I have now spent the better part of three days making my way through his extraordinarily fine novel, The Eye of the Storm, while sitting by the fountain in the small cool garden at the side of my house. I read and read until something—a phrase, a hummingbird—makes me look up and the effect is nearly always the same. The fine focus of White’s prose, that densely woven world in which I was just engrossed, has been superimposed upon the world about me here, in New Mexico, in the garden where I sit—upon the fountain, upon the lavender and rosemary, upon the clatter of dishes inside. For a shimmering instant it is as though I am sensing this too through the lens of White’s eye. And for a time—brief as that may be—I feel I actually do see better, see more, and more truly, as if the world itself is anxious to be seen.

As in so much great literature, this novel is born of a reunion, of the fateful gathering of a mother and a daughter and a son. Set in the Sydney suburb of Centennial Park, it focuses on the once-beautiful, now blind and embittered widow and matriarch, Elizabeth Hunter (the lilac wig, the deliquescent smile), who spends her days in bed, attended—like a diva or Fury or queen—by her trusty lawyer, and by an eccentric collection of nurses, each of whom (this too is White’s genius) we come to know quite well.

When the novel opens Elizabeth is awaiting the arrival from France of her recently divorced daughter, Dorothy, an adoptive aristocrat by the name of Princesse de Lascabane, and of her son, Basil, a celebrated, if increasingly superannuated stage actor in London. What follows is a finely textured family drama of cruelty, impotence, and longing that is worthy of the stage itself, an antipodean King Lear (as one critic put it) in which the stakes for each of the players are as tragic, as fateful, as they are petty, ruthless, and vain.

Well-known for his novel The Vivisector, White himself was a master of that same trade, peeling back the skin of his characters to consider the mysteries within. Here, to give you a taste of his language, his prose, is the chastened daughter, Dorothy, just returned from France, as she considers her mother holding court from her bed:

At her most loving, Mother had never been able to resist the cruel thrust. To have loved her in the prime of her beauty, as many had, was like loving, or ‘admiring’ rather, a jeweled scabbard in which a sword was hidden: which would clatter out under the influence of some peculiar frenzy, to slash off your ears, the fingers, the tongues, or worse, impale the hearts, of those who worshipped. And yet we continued to offer ourselves, if reluctantly. As they still do, it appears: to this ancient scabbard, from which the jewels have loosened and scattered, the blind sockets filled instead with verdigris, itself a vengeful semi-jewelry, the sword still sharp in spite of age and use.

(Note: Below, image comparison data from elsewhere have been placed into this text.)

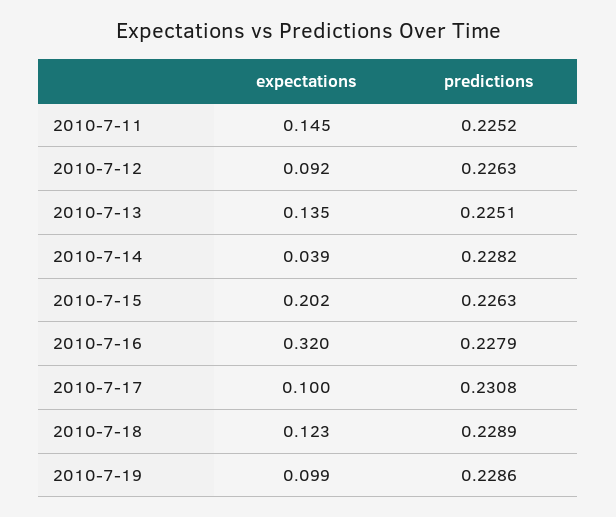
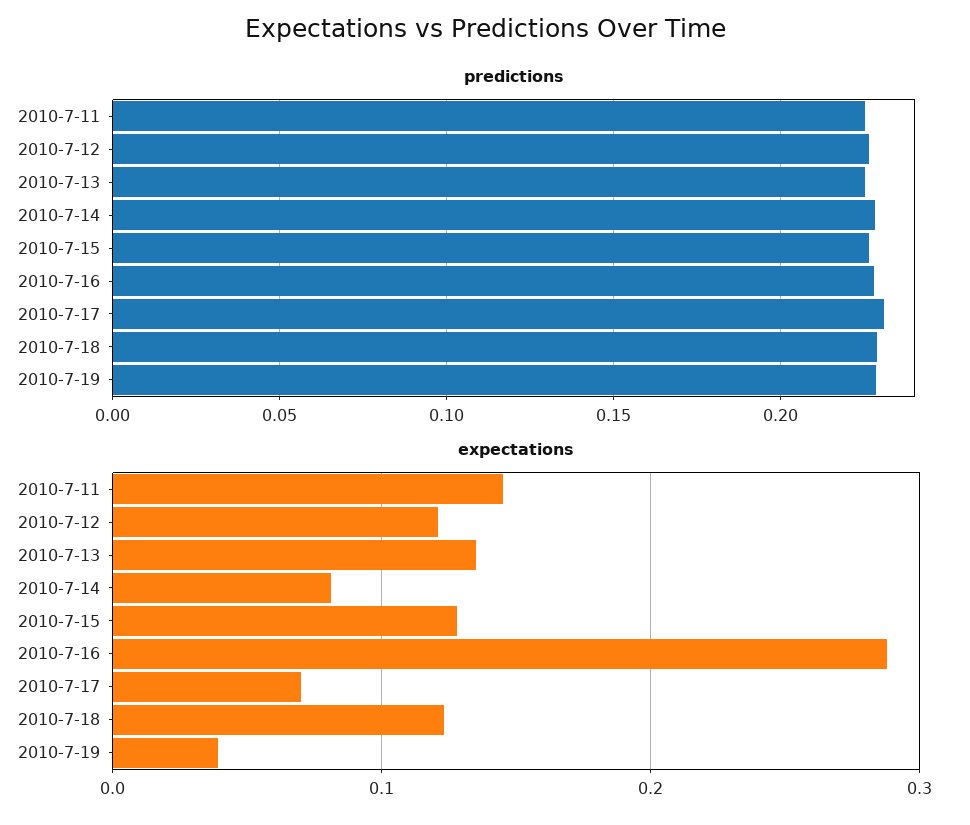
expectations, 2010-7-12: 0.092 -> 0.12
expectations, 2010-7-14: 0.039 -> 0.08
expectations, 2010-7-15: 0.202 -> 0.13
expectations, 2010-7-16: 0.32 -> 0.29
expectations, 2010-7-17: 0.1 -> 0.07
expectations, 2010-7-19: 0.099 -> 0.04

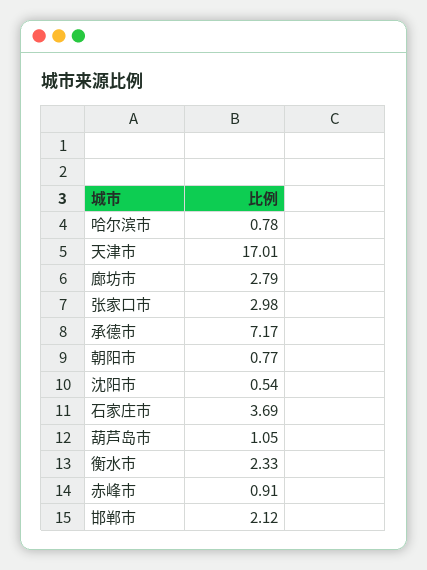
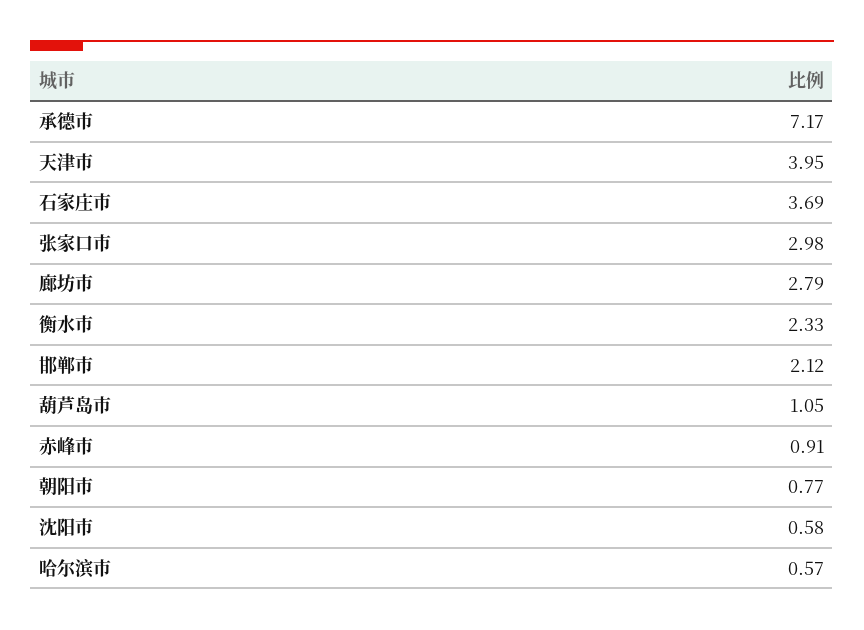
哈尔滨市: 0.78 -> 0.57
天津市: 17.01 -> 3.95
沈阳市: 0.54 -> 0.58

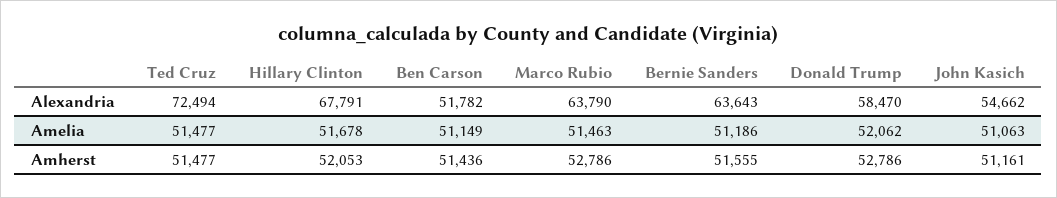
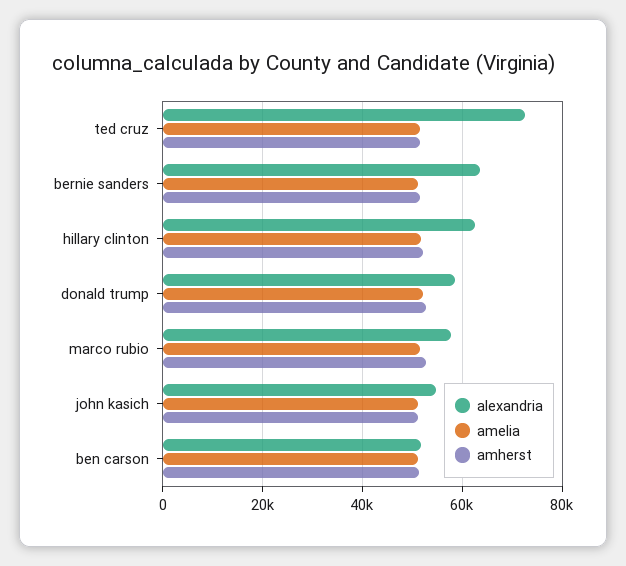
Alexandria, Hillary Clinton: 67791 -> 62000
Alexandria, Marco Rubio: 63790 -> 58000

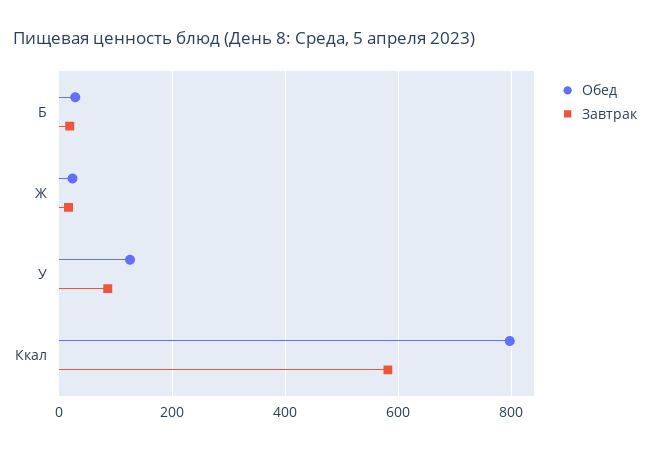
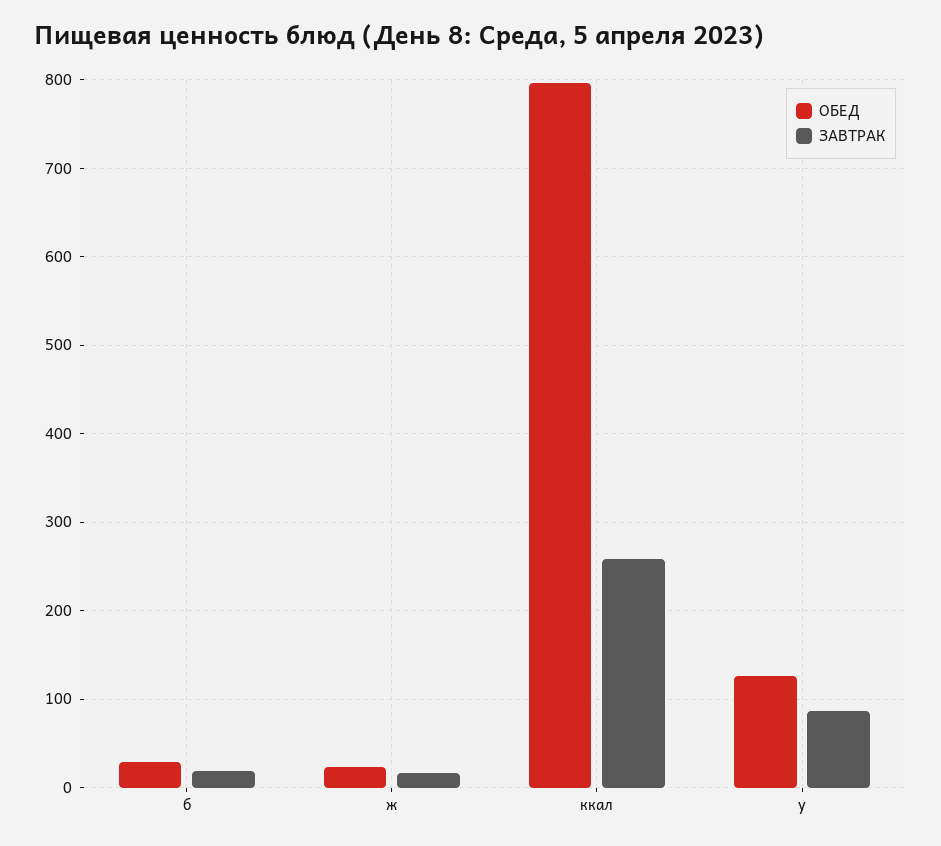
Завтрак, Ккал: 580 -> 260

“One seeks among debased superlatives for words that would convey the grandeur of The Eye of the Storm,” writes Shirley Hazzard, in her review of the novel for The New York Times, “not in destitute slogans but in tribute to its high intellect, its fidelity to our victories and confusions, its beauty and heroic maturity… every passage merits attention and gives satisfaction.” I couldn’t have said it better myself.